== PROBLEM ==
Answer these questions about the blog post below:
1. What name does the narrator give for the woman who pulled them along?
2. What did the narrator feel like?
3. Which poet does Trée mention in a comment?

Saturday, August 22, 2009

1944 (like a kite)

I can't do it I told her. Trucks. Jeeps. Bodies. The deep crimson of blood on rough wool, of hair matted. I can't. I just can't.

Over the yelling she shouted.

I just stared.

Her arm grabbed mine. I saw her mouth moving. Anger in her eyes. Trucks kept coming. Men running. Yelling. Shouting.

My knees were muddy. Cold. My hand red in him. And still. Trucks came. Bodies came. More yelling, came.

And I remember. A kite. I felt like a kite in winter. My arm a string. And Kate, that was her name. I remember her pulling me. Shouting. Pulling. And I wanted to fly, into the falling snow. Above the convoy of engines. Away from everything dull green. Of blood no longer red.

There were tents. And doctors. Flashes of silver. Cutting cloth. Opening flesh. Snow fell. Men ran with stretchers. Armbands dirty. Baggy eyes. Dirty hands. They ran on fumes of legs. And there were needles. Packets. Bandages. Yelling. Shouting. Whimpering. And eyes that leaked glassy muddy rivers over hollow cheeks.

Do your job. Do your job. I remember her saying that. I don't know if she said it more than once, but I heard it like an echo. I remember seeing my legs move, and my hands. And those words as more wounded arrived in this place without a smile, where Virgil had come. This place their mothers would never know. Their boy's last light. Three weeks from a telegram. Clean, crisp, direct as if giving dignity where there was just yelling and shouting and snow falling into the slush, muck and mire of misplaced blood.

So I did my job. And their blood mixed with his. And I cursed them all for dying, for making me die, for making me hate the world and everything in it.

19 comments:

Unknown said...

Very Powerful! :)
Sue

Trée said...

Thanks Sue. :-)

Unknown said...

no prob, Tree -- I'm really enjoying your writing :) Sue

S. said...

Instinct. Response. Brought to the instant which immediately offends our sensibilities, we are driven to do one of two things - take flight or engage. Your character separates from self, you can visualize the splitting in this writing - separates from self in order to do what must be done, separates from the self's humanity, otherwise the shattering might come too soon, completely aware that once self has integrated with the soul again, it will shatter. Heart and mind might arrive later on to heal it, or rescue it, whether it's within, or through another, but in those moments, with blood on our hands, we suddenly become aware how fragile we are, how fragile this life is.

Trée, you are outstanding in conveying what walks most valiant about the human spirit, even while teetering at the edge of a fragility. You can't write of it like this, with this knowing, with these deep-veined impressions, unless it's contained in you. I look to you and in you, and see.

Trée said...

S., there is something inside of me. It is not nothing. Beyond that, like this chapter, a mystery. I don't say that to be coy. I say it because when I look within, all I see is pain, a bottomless swirling pain. I have been cursed with a sensitive nature. Even the dimmest of light is bright to my eye. And so I retreat in self-protection. I withdraw almost as a survival mechanism. And I look upon the wharf, as Keats did upon arriving in Italy, and make a not unlike observation: I see all manor of men, but none like me. I am alone in this way. And in this way, a chapter like this, from seemingly nowhere, appears and I take dictation. The writing occurs in just a finger of minutes. Revision is nil. And even now, as I read it, having written it this morning, I do not recognize it as my own. And yet, still, I know, within is more, that once purged, I will not know from where other than that dark place inside, where no light I know has reached.

(Dataset entries)
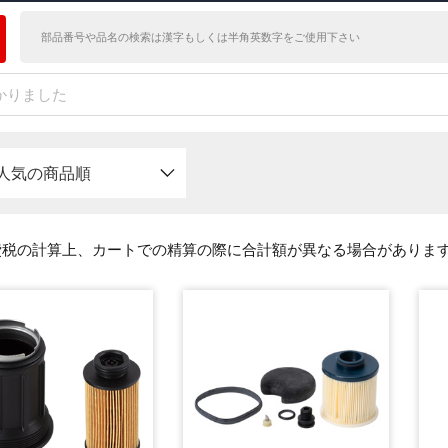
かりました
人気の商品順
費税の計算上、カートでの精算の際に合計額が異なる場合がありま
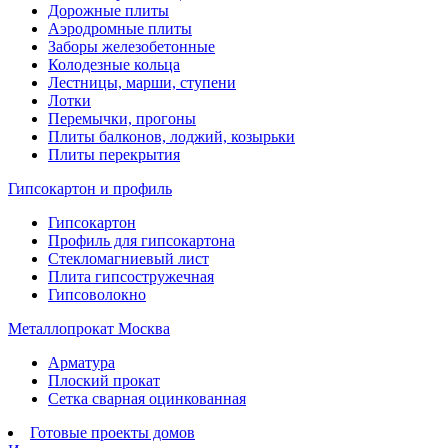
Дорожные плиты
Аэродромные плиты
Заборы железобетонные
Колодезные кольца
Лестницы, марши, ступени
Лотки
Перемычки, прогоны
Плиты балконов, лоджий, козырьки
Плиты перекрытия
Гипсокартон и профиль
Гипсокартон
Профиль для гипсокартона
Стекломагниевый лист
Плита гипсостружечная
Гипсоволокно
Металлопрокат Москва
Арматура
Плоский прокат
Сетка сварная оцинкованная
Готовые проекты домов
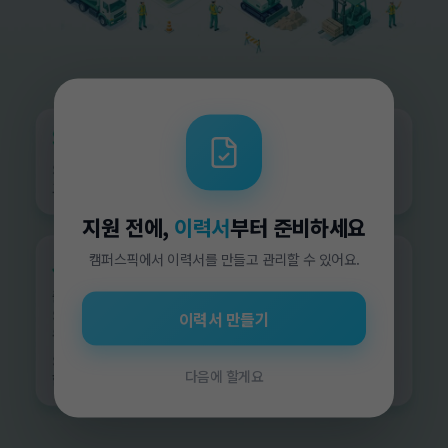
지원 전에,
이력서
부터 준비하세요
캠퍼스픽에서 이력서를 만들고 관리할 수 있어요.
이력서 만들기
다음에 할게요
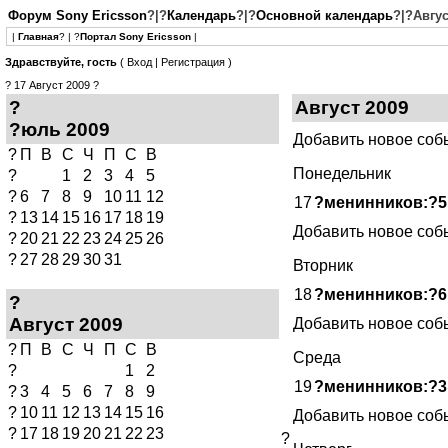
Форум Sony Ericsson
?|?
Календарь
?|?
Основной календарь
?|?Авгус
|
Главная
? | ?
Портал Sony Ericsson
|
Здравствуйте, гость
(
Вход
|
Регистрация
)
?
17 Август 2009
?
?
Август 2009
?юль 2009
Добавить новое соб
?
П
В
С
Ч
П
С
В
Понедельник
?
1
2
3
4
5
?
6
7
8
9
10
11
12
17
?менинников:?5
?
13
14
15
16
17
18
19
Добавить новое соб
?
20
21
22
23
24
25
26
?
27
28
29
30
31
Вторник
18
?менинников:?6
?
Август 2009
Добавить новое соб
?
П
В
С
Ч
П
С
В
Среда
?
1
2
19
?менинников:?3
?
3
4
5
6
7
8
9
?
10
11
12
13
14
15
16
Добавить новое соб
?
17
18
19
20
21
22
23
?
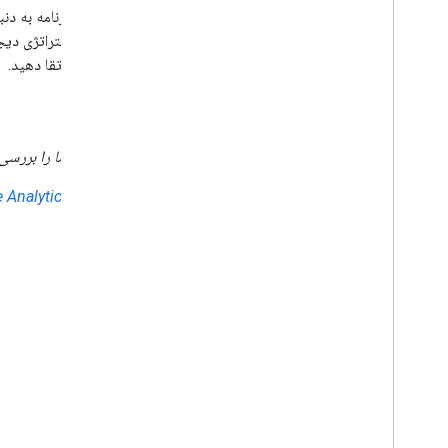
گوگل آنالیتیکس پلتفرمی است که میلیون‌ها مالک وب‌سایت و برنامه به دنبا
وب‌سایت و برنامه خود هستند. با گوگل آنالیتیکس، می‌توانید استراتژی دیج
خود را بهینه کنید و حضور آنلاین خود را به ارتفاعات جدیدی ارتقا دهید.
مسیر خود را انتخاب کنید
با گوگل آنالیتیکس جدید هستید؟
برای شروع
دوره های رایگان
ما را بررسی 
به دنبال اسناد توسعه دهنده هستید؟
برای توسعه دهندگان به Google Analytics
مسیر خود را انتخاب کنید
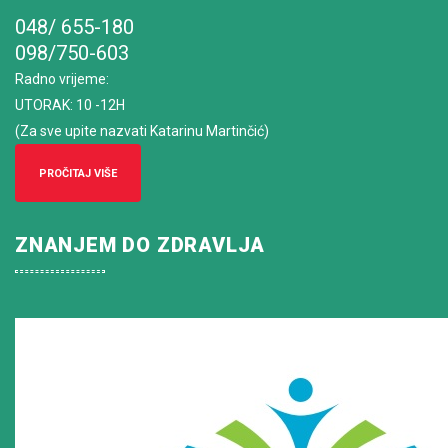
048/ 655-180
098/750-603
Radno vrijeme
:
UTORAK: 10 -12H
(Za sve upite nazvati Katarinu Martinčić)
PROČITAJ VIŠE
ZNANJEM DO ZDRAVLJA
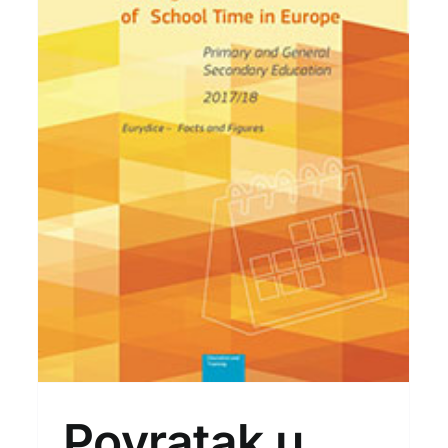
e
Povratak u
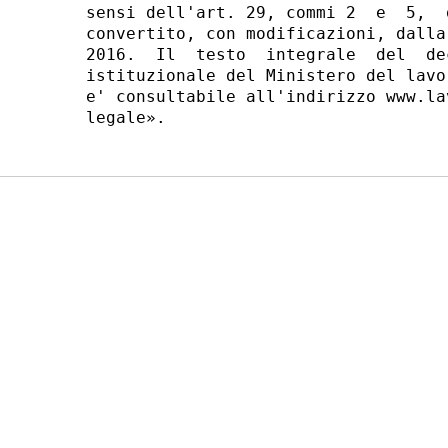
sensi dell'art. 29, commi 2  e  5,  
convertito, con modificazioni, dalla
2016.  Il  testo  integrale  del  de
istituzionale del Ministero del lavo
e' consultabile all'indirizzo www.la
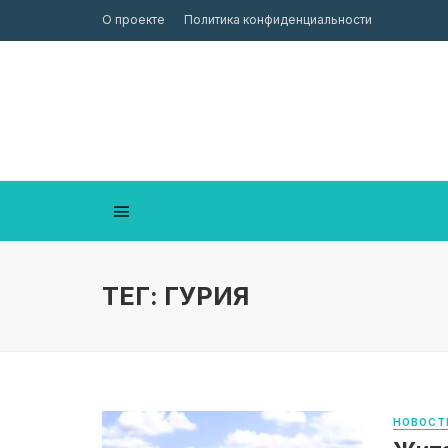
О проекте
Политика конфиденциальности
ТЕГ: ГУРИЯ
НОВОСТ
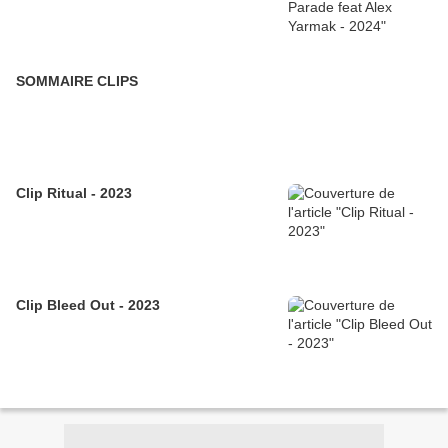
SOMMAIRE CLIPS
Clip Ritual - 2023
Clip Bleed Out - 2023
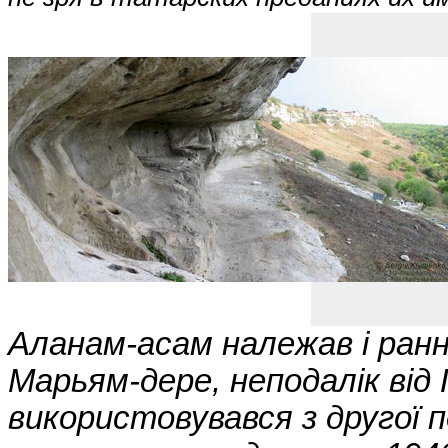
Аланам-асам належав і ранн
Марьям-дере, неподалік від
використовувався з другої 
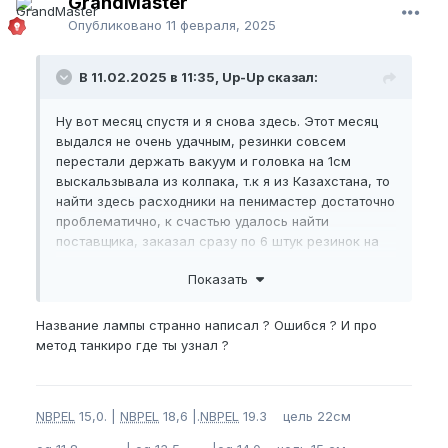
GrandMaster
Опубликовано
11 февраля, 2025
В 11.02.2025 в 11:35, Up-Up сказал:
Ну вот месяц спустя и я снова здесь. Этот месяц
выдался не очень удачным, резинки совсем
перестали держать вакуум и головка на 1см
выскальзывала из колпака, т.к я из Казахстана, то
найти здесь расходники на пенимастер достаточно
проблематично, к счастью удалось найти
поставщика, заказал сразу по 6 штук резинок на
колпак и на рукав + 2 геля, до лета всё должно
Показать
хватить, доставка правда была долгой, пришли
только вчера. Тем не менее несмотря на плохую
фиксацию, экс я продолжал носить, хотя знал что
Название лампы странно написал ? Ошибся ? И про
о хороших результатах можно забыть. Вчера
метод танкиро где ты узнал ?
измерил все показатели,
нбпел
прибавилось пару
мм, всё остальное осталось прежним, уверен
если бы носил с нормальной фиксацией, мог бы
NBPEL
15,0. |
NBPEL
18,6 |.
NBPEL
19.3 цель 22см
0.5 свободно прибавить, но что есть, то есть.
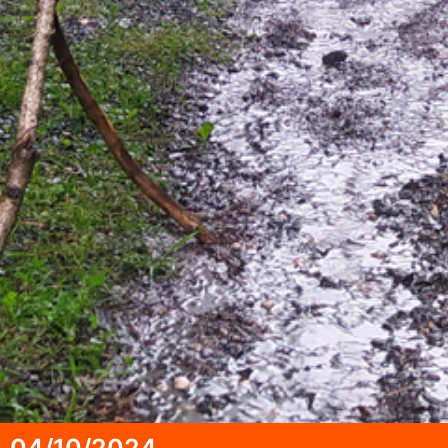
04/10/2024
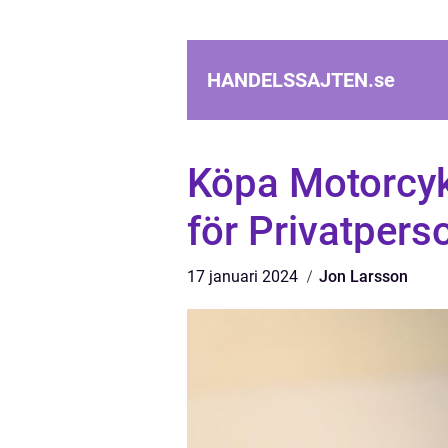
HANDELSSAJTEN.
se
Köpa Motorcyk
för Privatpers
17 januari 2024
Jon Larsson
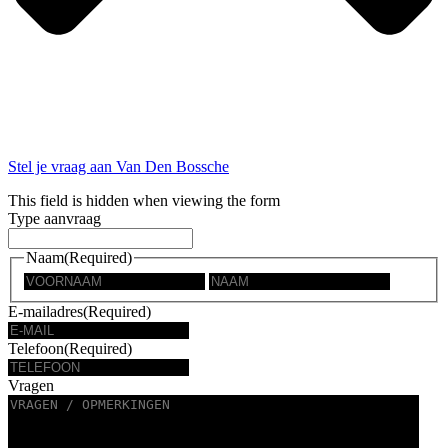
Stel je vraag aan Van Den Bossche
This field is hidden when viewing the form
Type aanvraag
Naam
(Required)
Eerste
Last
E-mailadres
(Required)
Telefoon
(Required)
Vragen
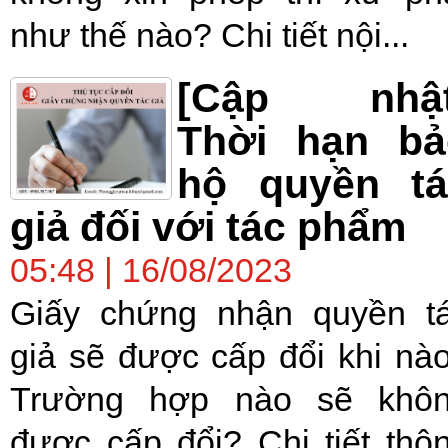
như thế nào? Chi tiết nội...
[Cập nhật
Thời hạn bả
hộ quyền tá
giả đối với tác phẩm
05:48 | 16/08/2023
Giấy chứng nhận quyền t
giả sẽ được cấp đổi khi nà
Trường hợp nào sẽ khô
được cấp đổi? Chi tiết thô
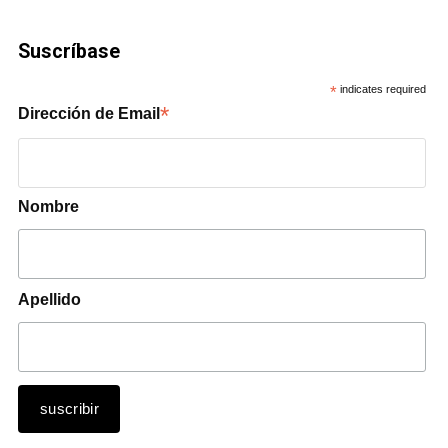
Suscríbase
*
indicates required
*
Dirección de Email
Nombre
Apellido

== ANSWER FOR THIS EXERCISE ==
1. Kate
2. A kite in winter
3. Keats